Formerly disused heritage buildings and laneways are now home to bustling bars and street art. A new central city neighbourhood, Cathedral Square, has as its centerpiece, the State Buildings, a wining, dining, retail and accommodation precinct, all housed in 140-year old heritage buildings.
The revitalised Barrack Street Jetty and new Elizabeth Quay, on the shores of the Swan River, has riverside bars and dining venues amongst promenades, public art and event spaces.
But it is in the Perth Cultural Centre precinct where Perth really comes alive, particularly with the opening of Perth’s multi-million dollar WA Museum Boola Bardip named in Lonely Planet’s ‘Ultimate 7-day Itinerary.’
Only 30-minutes from Perth, is the eclectic port city of Fremantle famous for its own distinct bohemian vibe.

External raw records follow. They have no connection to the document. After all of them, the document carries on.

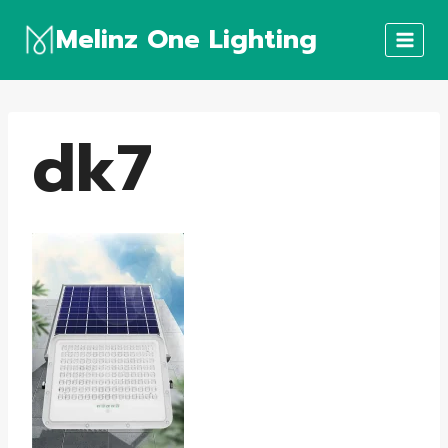
Skip
Melinz One Lighting
to
content
dk7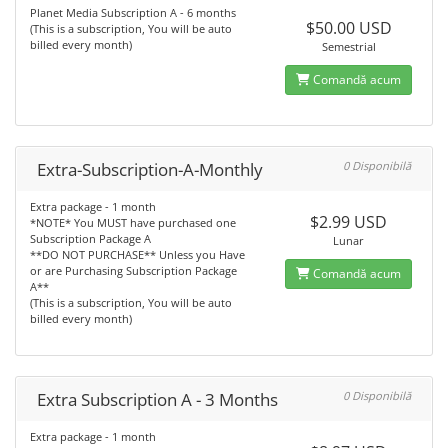
Planet Media Subscription A - 6 months
$50.00 USD
(This is a subscription, You will be auto
billed every month)
Semestrial
Comandă acum
Extra-Subscription-A-Monthly
0 Disponibilă
Extra package - 1 month
$2.99 USD
*NOTE* You MUST have purchased one
Subscription Package A
Lunar
**DO NOT PURCHASE** Unless you Have
or are Purchasing Subscription Package
Comandă acum
A**
(This is a subscription, You will be auto
billed every month)
Extra Subscription A - 3 Months
0 Disponibilă
Extra package - 1 month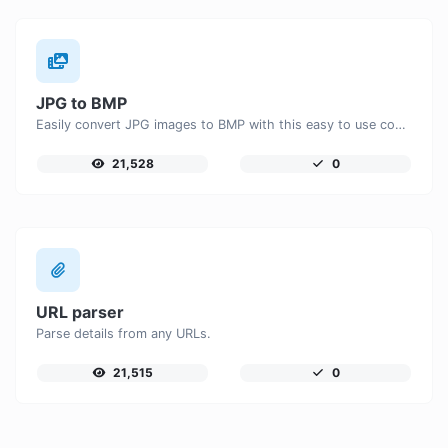
JPG to BMP
Easily convert JPG images to BMP with this easy to use convertor.
21,528
0
URL parser
Parse details from any URLs.
21,515
0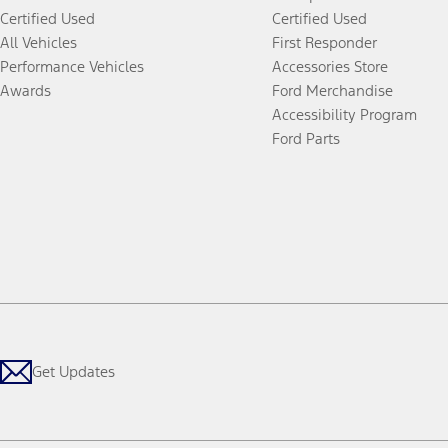
Certified Used
Certified Used
All Vehicles
First Responder
Performance Vehicles
Accessories Store
Awards
Ford Merchandise
Accessibility Program
Ford Parts
Get Updates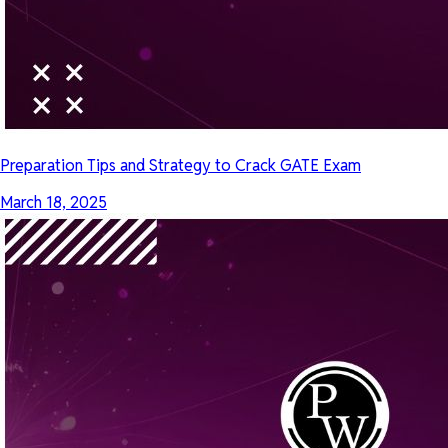
Preparation Tips and Strategy to Crack GATE Exam
March 18, 2025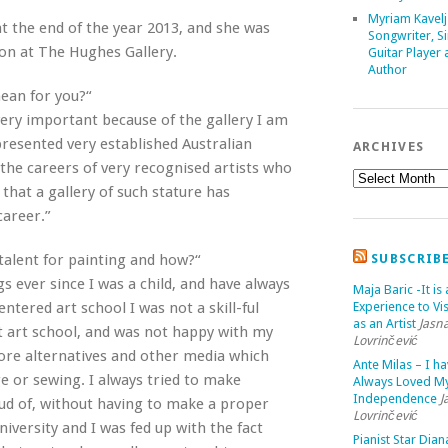
Myriam Kavelj
at the end of the year 2013, and she was
Songwriter, Si
ion at The Hughes Gallery.
Guitar Player
Author
mean for you?“
 very important because of the gallery I am
resented very established Australian
ARCHIVES
the careers of very recognised artists who
that a gallery of such stature has
career.”
talent for painting and how?“
SUBSCRIB
s ever since I was a child, and have always
Maja Baric -It is 
ntered art school I was not a skill-ful
Experience to Vis
as an Artist
Jasn
 at art school, and was not happy with my
Lovrinčević
lore alternatives and other media which
Ante Milas – I h
e or sewing. I always tried to make
Always Loved M
Independence
J
ud of, without having to make a proper
Lovrinčević
niversity and I was fed up with the fact
Pianist Star Dian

Fremantle is known for its maritime history and well-preserved Victorian, Georgian and Edwardian era architecture, including the World Heritage-listed Fremantle Prison which was built by convicts in the 1850s and decommissioned as an operating maximum security gaol in 1991. Today it is a popular visitor attraction in Perth.
Located on Victoria Quay, overlooking the Port and Indian Ocean, the Museum explores WA’s maritime history and is home to the America’s Cup-winning yacht, Australia II, an Oberon class submarine, HMAS Ovens, Jon Sanders’ Parry Endeavour and other iconic vessels.
If shipwrecks of the past pique your interest, WA Shipwrecks Museum is the place to visit. This museum is internationally recognised for its contribution to maritime archaeology and shipwreck conservation. Journey through its galleries to learn about Western Australia’s treacherous coast, first European encounters, the riches of maritime trade and one of the deadliest mutinies in known history – the Batavia.